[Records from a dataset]
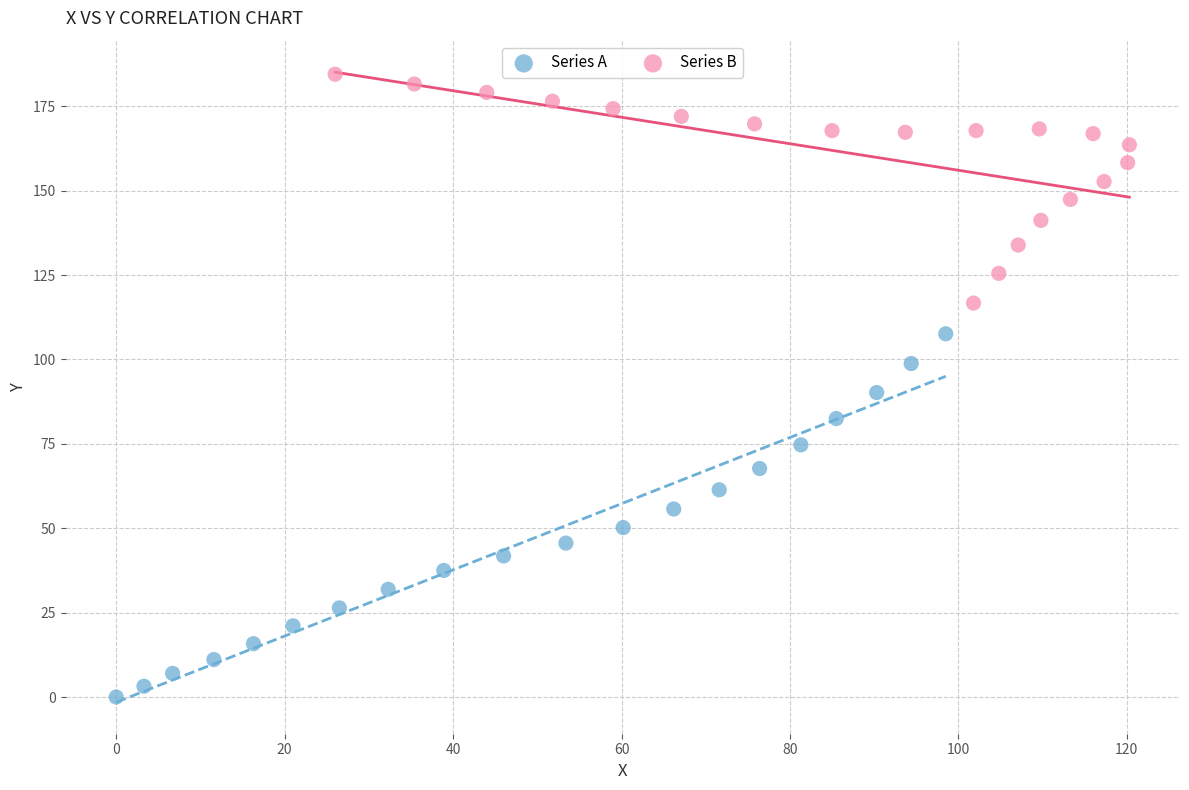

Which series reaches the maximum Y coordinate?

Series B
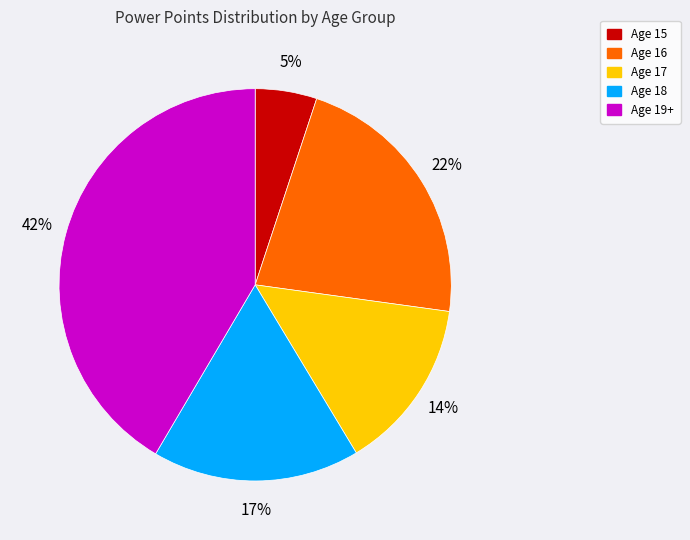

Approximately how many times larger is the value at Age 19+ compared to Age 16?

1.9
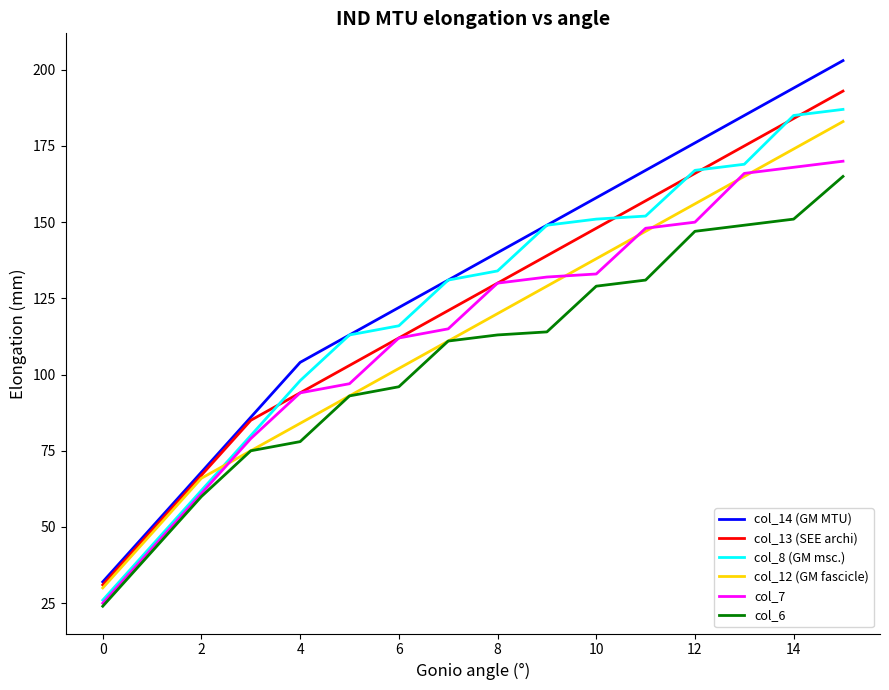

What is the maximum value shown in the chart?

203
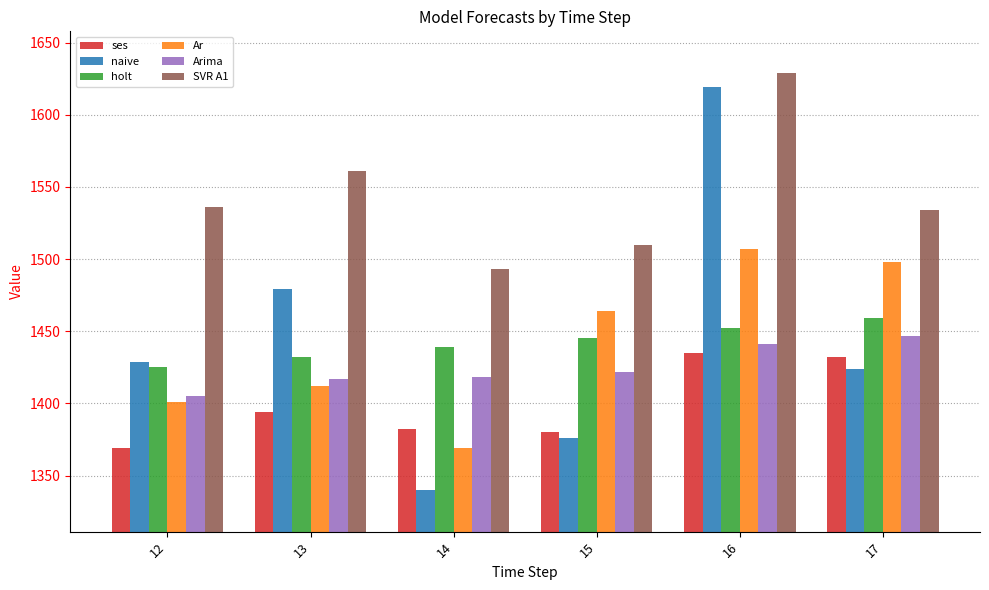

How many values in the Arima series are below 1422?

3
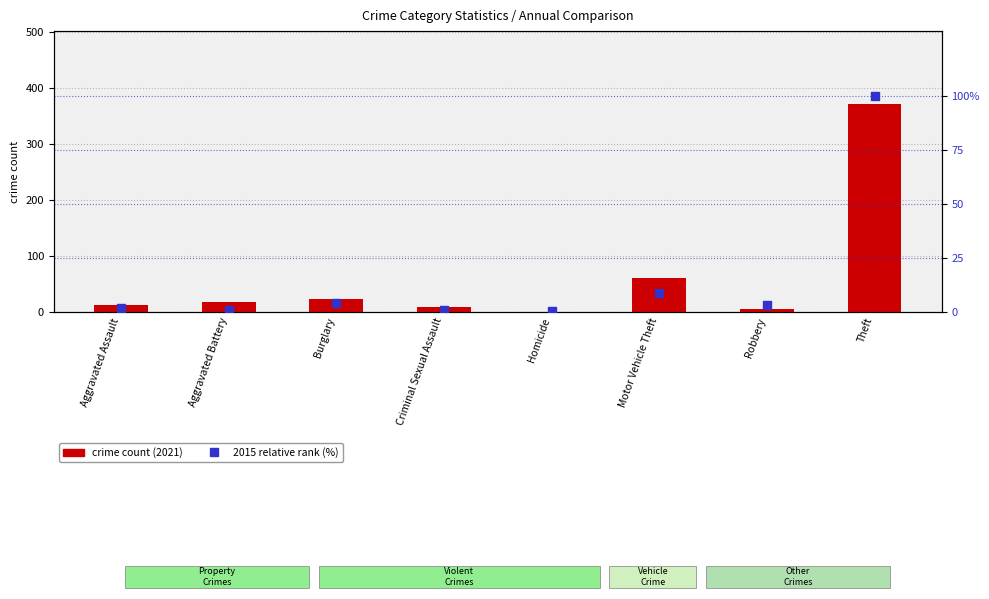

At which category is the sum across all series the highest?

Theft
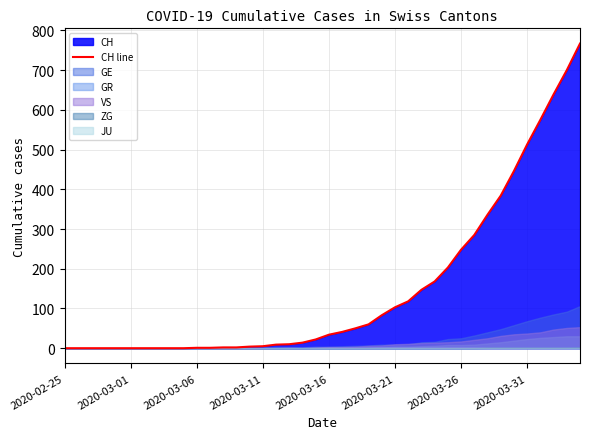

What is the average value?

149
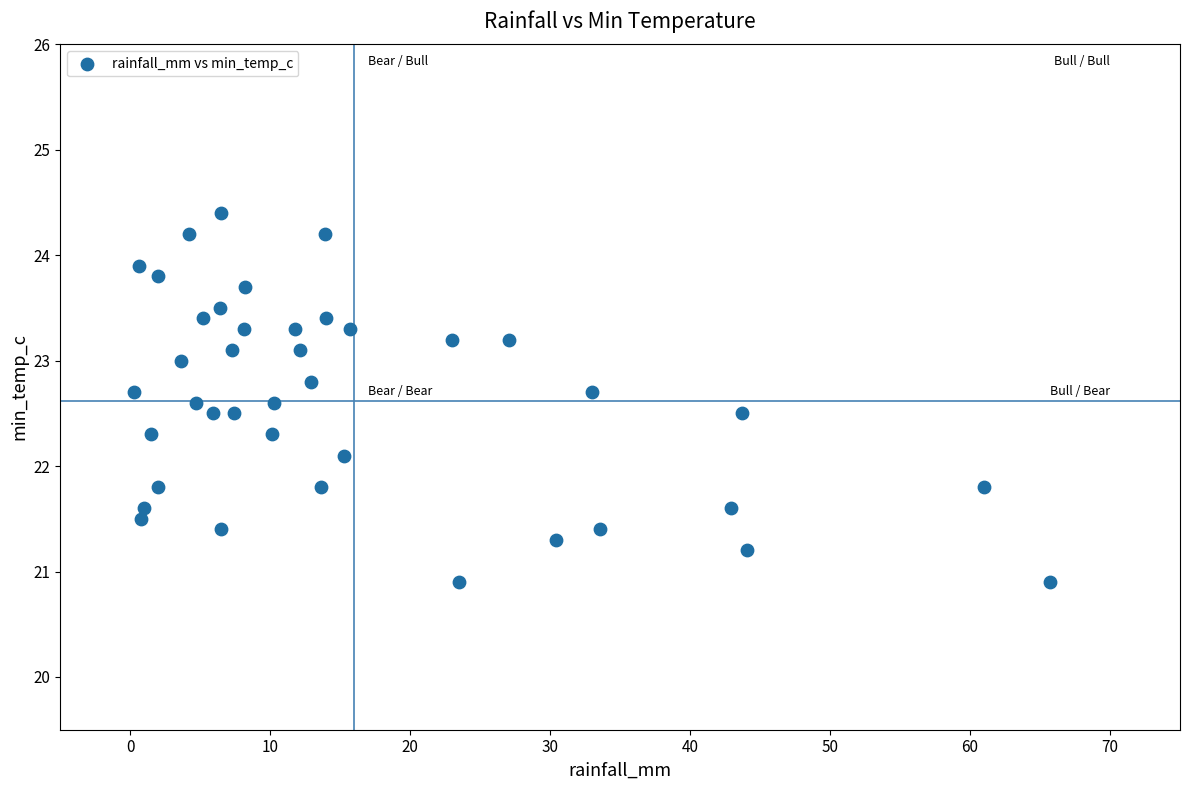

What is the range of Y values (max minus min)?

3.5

> _WHAT YOU WILL DO_: Lay out every line of the listing above as a Markdown table with the columns "Row" and "Line", numbering the rows in order. Skip the blank lines and leave the pictures out.

> _REPLY TO THE EXERCISE_:
| Row | Line |
|---|---|
| 1 | Which series reaches the maximum Y coordinate? |
| 2 | Series B |
| 3 | Approximately how many times larger is the value at Age 19+ compared to Age 16? |
| 4 | 1.9 |
| 5 | What is the maximum value shown in the chart? |
| 6 | 203 |
| 7 | How many values in the Arima series are below 1422? |
| 8 | 3 |
| 9 | At which category is the sum across all series the highest? |
| 10 | Theft |
| 11 | What is the average value? |
| 12 | 149 |
| 13 | What is the range of Y values (max minus min)? |
| 14 | 3.5 |